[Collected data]
+---+
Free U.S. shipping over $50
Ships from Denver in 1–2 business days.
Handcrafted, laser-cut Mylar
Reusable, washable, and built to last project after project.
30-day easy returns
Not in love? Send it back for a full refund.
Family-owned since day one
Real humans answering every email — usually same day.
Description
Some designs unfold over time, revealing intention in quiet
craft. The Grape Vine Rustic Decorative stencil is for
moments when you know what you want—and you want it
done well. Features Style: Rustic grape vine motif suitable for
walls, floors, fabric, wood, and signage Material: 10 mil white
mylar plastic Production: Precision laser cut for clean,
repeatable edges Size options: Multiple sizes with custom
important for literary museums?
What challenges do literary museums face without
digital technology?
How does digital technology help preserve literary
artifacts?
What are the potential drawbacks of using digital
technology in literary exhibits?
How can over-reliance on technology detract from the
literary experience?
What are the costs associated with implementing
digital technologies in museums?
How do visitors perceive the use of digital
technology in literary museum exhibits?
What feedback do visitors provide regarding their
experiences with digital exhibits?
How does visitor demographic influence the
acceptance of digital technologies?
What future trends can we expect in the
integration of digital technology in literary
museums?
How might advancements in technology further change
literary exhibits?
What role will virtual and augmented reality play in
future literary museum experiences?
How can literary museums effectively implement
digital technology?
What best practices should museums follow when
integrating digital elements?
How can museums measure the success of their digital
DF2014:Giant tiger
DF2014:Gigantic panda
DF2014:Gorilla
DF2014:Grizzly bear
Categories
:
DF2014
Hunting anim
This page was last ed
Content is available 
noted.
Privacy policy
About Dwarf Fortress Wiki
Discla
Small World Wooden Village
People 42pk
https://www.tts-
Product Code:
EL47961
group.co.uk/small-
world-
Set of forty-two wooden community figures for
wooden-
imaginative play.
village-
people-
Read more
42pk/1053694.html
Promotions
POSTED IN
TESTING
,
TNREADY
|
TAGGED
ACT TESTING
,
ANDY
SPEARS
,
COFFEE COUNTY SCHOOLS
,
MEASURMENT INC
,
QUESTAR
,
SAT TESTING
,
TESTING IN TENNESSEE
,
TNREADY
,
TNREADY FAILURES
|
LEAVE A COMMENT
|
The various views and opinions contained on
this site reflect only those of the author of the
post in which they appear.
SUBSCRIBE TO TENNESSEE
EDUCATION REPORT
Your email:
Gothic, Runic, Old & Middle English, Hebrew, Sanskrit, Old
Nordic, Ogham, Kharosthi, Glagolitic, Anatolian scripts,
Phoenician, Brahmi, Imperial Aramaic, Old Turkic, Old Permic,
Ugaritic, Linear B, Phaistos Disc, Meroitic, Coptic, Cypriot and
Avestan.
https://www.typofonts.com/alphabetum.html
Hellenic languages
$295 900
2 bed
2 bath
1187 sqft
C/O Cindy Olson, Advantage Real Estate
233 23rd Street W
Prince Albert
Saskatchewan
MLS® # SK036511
+---+
Exercise prompt: Each line above must be retyped exactly in the response.

Response for this exercise:
Free U.S. shipping over $50
Ships from Denver in 1–2 business days.
Handcrafted, laser-cut Mylar
Reusable, washable, and built to last project after project.
30-day easy returns
Not in love? Send it back for a full refund.
Family-owned since day one
Real humans answering every email — usually same day.
Description
Some designs unfold over time, revealing intention in quiet
craft. The Grape Vine Rustic Decorative stencil is for
moments when you know what you want—and you want it
done well. Features Style: Rustic grape vine motif suitable for
walls, floors, fabric, wood, and signage Material: 10 mil white
mylar plastic Production: Precision laser cut for clean,
repeatable edges Size options: Multiple sizes with custom
important for literary museums?
What challenges do literary museums face without
digital technology?
How does digital technology help preserve literary
artifacts?
What are the potential drawbacks of using digital
technology in literary exhibits?
How can over-reliance on technology detract from the
literary experience?
What are the costs associated with implementing
digital technologies in museums?
How do visitors perceive the use of digital
technology in literary museum exhibits?
What feedback do visitors provide regarding their
experiences with digital exhibits?
How does visitor demographic influence the
acceptance of digital technologies?
What future trends can we expect in the
integration of digital technology in literary
museums?
How might advancements in technology further change
literary exhibits?
What role will virtual and augmented reality play in
future literary museum experiences?
How can literary museums effectively implement
digital technology?
What best practices should museums follow when
integrating digital elements?
How can museums measure the success of their digital
DF2014:Giant tiger
DF2014:Gigantic panda
DF2014:Gorilla
DF2014:Grizzly bear
Categories
:
DF2014
Hunting anim
This page was last ed
Content is available 
noted.
Privacy policy
About Dwarf Fortress Wiki
Discla
Small World Wooden Village
People 42pk
https://www.tts-
Product Code:
EL47961
group.co.uk/small-
world-
Set of forty-two wooden community figures for
wooden-
imaginative play.
village-
people-
Read more
42pk/1053694.html
Promotions
POSTED IN
TESTING
,
TNREADY
|
TAGGED
ACT TESTING
,
ANDY
SPEARS
,
COFFEE COUNTY SCHOOLS
,
MEASURMENT INC
,
QUESTAR
,
SAT TESTING
,
TESTING IN TENNESSEE
,
TNREADY
,
TNREADY FAILURES
|
LEAVE A COMMENT
|
The various views and opinions contained on
this site reflect only those of the author of the
post in which they appear.
SUBSCRIBE TO TENNESSEE
EDUCATION REPORT
Your email:
Gothic, Runic, Old & Middle English, Hebrew, Sanskrit, Old
Nordic, Ogham, Kharosthi, Glagolitic, Anatolian scripts,
Phoenician, Brahmi, Imperial Aramaic, Old Turkic, Old Permic,
Ugaritic, Linear B, Phaistos Disc, Meroitic, Coptic, Cypriot and
Avestan.
https://www.typofonts.com/alphabetum.html
Hellenic languages
$295 900
2 bed
2 bath
1187 sqft
C/O Cindy Olson, Advantage Real Estate
233 23rd Street W
Prince Albert
Saskatchewan
MLS® # SK036511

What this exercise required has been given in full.